*** Exercise inputs Section Begins ***

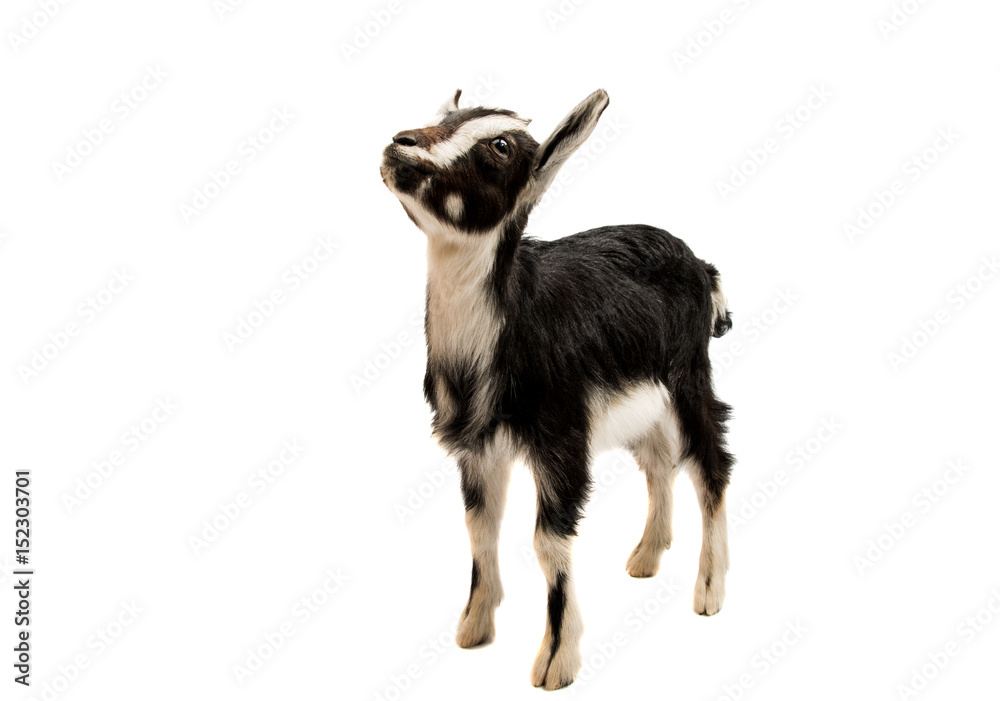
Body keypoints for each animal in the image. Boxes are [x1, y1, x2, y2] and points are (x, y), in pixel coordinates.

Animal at [379, 88, 734, 690]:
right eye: (446, 114)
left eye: (500, 146)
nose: (399, 145)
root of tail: (702, 266)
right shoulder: (475, 446)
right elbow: (479, 528)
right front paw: (474, 626)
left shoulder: (561, 438)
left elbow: (548, 542)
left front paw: (555, 661)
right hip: (642, 404)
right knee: (659, 461)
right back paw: (646, 556)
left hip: (689, 377)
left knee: (711, 464)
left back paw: (708, 590)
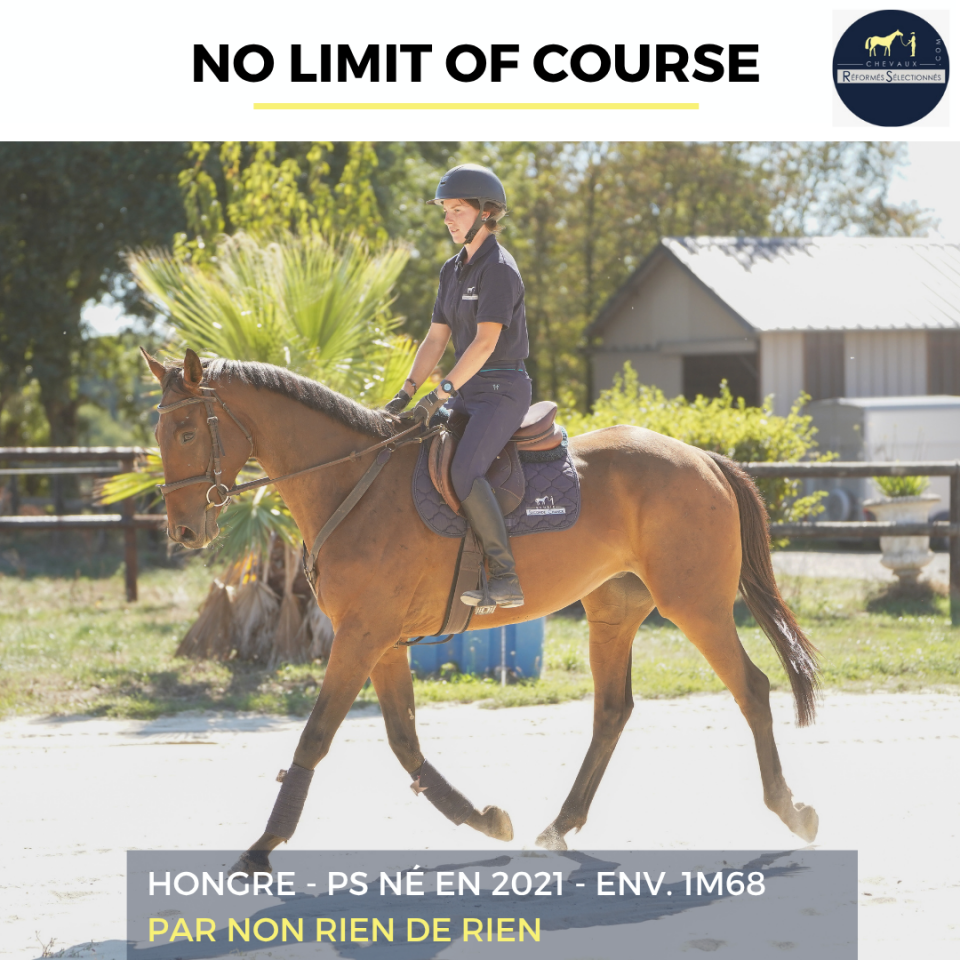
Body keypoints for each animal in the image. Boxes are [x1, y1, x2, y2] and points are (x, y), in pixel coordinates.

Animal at [144, 348, 820, 871]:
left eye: (186, 433)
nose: (182, 531)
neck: (352, 484)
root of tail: (704, 457)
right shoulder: (381, 642)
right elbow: (404, 740)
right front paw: (484, 818)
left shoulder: (361, 636)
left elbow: (315, 736)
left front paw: (263, 845)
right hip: (613, 613)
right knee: (611, 712)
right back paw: (561, 824)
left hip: (696, 607)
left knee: (752, 689)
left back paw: (790, 810)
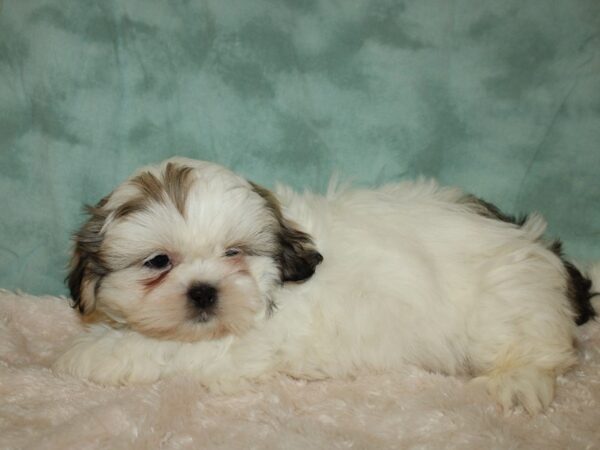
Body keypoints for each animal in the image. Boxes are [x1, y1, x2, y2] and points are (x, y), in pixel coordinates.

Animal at [54, 157, 596, 414]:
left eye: (234, 253)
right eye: (158, 261)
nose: (204, 291)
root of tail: (541, 247)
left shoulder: (244, 344)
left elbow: (165, 349)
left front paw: (94, 352)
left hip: (504, 306)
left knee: (537, 349)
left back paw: (519, 382)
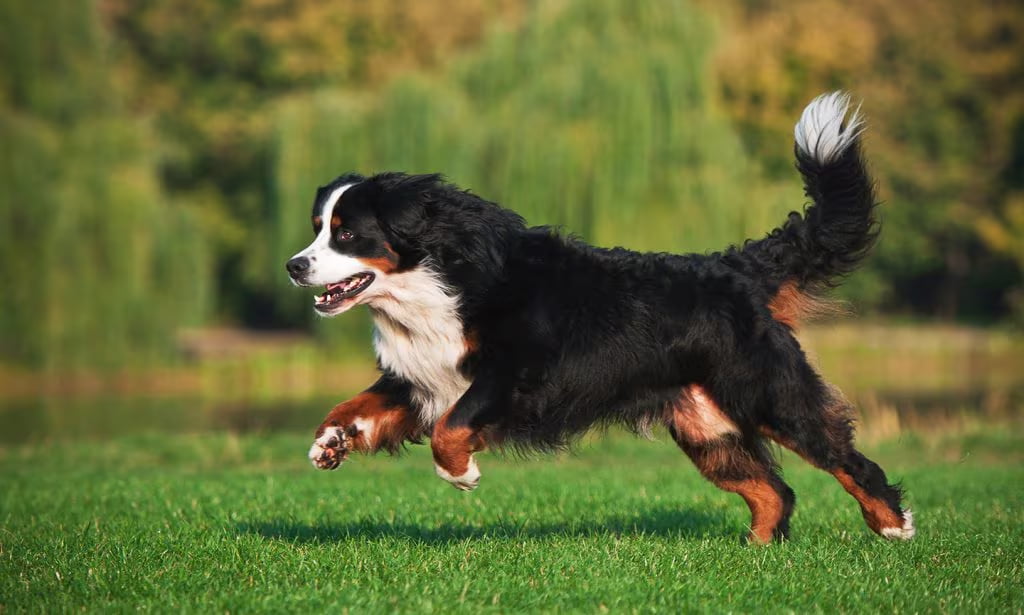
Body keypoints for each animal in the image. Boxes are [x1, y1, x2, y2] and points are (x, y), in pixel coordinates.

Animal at [286, 92, 913, 540]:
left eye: (347, 234)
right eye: (317, 227)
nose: (294, 266)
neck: (433, 284)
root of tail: (736, 268)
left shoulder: (516, 375)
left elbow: (452, 428)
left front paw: (461, 474)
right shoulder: (421, 375)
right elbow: (357, 405)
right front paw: (330, 442)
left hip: (769, 396)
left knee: (845, 461)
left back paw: (894, 526)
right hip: (707, 429)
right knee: (774, 493)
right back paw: (756, 554)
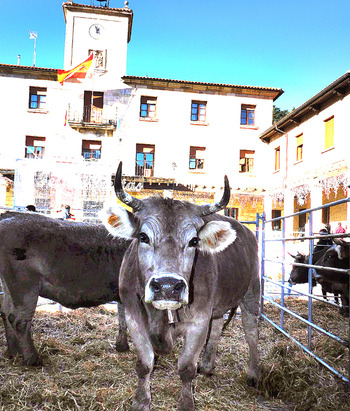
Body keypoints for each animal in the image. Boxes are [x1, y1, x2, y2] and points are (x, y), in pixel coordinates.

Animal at [0, 212, 130, 366]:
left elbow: (123, 319)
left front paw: (122, 346)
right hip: (25, 286)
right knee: (19, 320)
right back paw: (33, 359)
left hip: (10, 286)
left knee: (5, 313)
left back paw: (14, 353)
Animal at [100, 164, 260, 411]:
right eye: (143, 236)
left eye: (194, 241)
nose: (167, 286)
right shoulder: (133, 316)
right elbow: (144, 363)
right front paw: (141, 401)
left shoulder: (198, 321)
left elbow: (186, 368)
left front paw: (186, 403)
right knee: (217, 329)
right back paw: (207, 365)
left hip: (252, 292)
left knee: (251, 332)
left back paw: (253, 375)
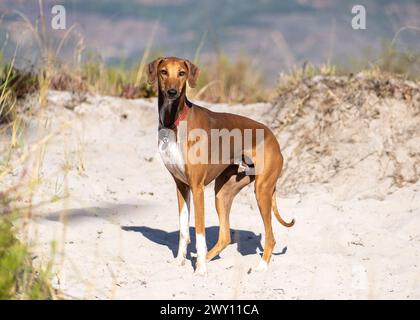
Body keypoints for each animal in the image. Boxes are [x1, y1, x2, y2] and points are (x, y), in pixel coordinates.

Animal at [146, 55, 294, 276]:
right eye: (164, 72)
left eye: (182, 73)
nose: (172, 92)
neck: (174, 122)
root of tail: (272, 136)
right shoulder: (181, 186)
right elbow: (183, 231)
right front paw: (181, 261)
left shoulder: (197, 188)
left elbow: (199, 232)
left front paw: (201, 271)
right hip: (222, 193)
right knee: (225, 236)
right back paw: (204, 259)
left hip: (262, 190)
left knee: (270, 236)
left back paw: (260, 266)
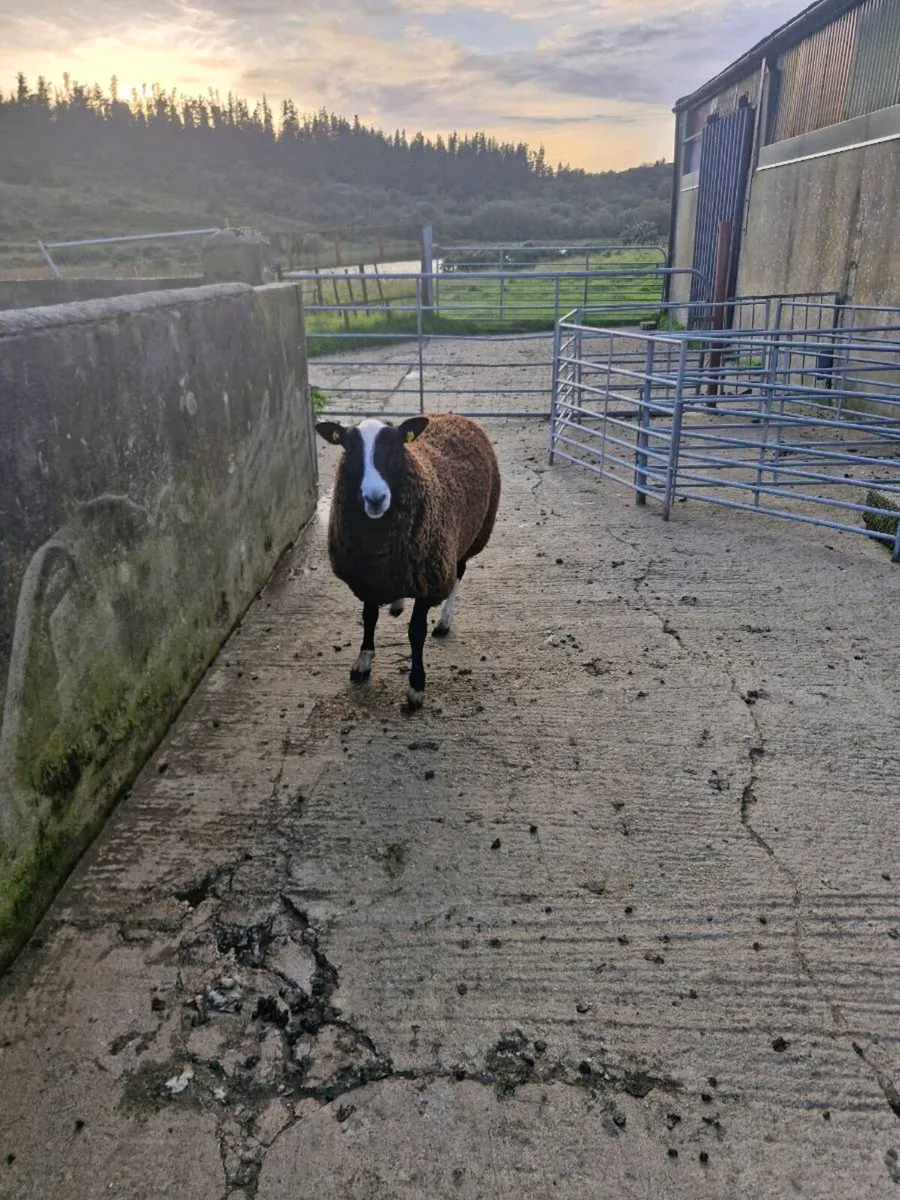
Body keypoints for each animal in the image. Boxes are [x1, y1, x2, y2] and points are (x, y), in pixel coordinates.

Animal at [315, 413, 501, 708]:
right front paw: (363, 662)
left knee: (458, 574)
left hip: (470, 538)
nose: (375, 498)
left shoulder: (430, 580)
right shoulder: (368, 578)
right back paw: (397, 603)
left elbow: (416, 631)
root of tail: (454, 415)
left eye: (396, 445)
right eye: (348, 446)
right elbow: (369, 618)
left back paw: (444, 621)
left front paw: (416, 686)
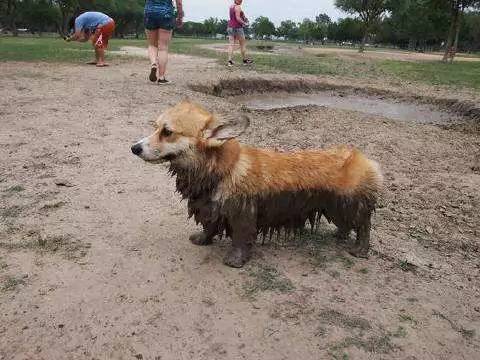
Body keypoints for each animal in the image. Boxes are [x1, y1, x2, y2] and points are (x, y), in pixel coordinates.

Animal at [131, 100, 382, 268]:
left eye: (167, 132)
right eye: (155, 127)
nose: (134, 148)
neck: (219, 169)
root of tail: (366, 160)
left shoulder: (243, 214)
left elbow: (241, 238)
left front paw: (235, 261)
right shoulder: (210, 208)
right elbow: (209, 227)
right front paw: (202, 240)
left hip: (350, 204)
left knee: (364, 225)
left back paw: (360, 250)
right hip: (335, 206)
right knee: (346, 224)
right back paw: (339, 236)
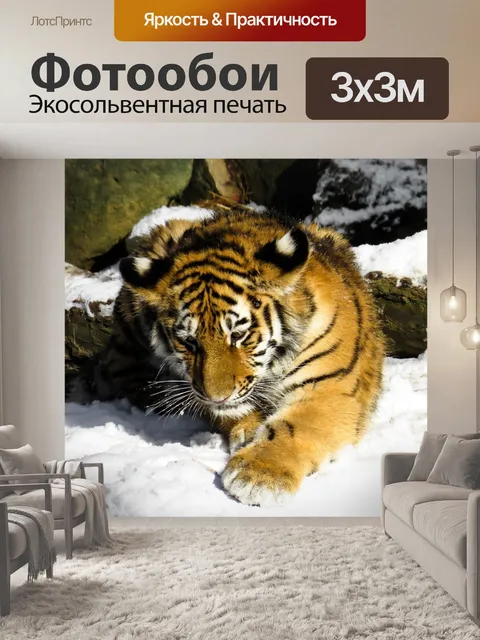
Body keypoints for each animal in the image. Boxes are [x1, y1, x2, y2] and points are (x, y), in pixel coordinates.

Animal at [95, 209, 385, 507]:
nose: (217, 398)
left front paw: (258, 475)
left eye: (238, 335)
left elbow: (296, 427)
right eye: (189, 341)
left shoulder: (330, 386)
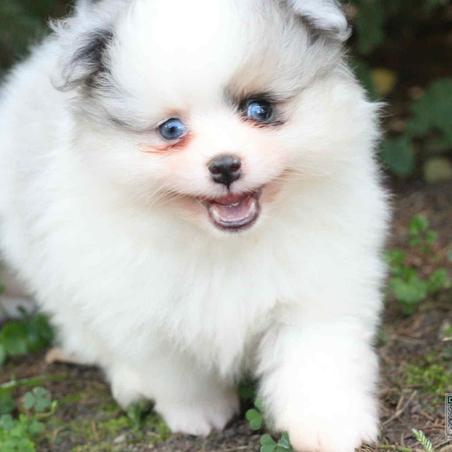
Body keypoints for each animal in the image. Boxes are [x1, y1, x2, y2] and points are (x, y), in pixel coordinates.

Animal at [0, 0, 389, 450]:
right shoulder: (140, 311)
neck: (224, 244)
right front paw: (198, 413)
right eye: (171, 130)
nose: (224, 165)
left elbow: (316, 360)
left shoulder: (318, 290)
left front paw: (330, 426)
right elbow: (175, 371)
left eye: (260, 109)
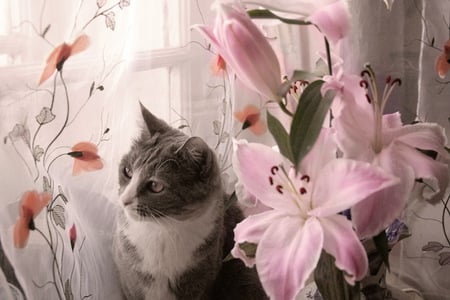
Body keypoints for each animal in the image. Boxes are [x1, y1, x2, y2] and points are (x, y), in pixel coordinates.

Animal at [112, 103, 268, 300]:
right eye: (127, 171)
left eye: (155, 186)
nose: (124, 200)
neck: (162, 230)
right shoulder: (130, 281)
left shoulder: (201, 279)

*** Exercise inputs Section Ends ***

Copy exactly, please, the lines that run from the line holding "nose: (224, 165)" through the closing line of the material above, omitting every picture.

nose: (224, 165)
left elbow: (316, 360)
left shoulder: (318, 290)
left front paw: (330, 426)
right elbow: (175, 371)
left eye: (260, 109)
Body keypoints for each animal in the image. Boxes are [x1, y1, x2, y2] and points are (x, y), in pixel coordinates.

Animal at [112, 103, 268, 300]:
right eye: (127, 171)
left eye: (155, 186)
nose: (124, 200)
neck: (162, 230)
right shoulder: (130, 281)
left shoulder: (201, 279)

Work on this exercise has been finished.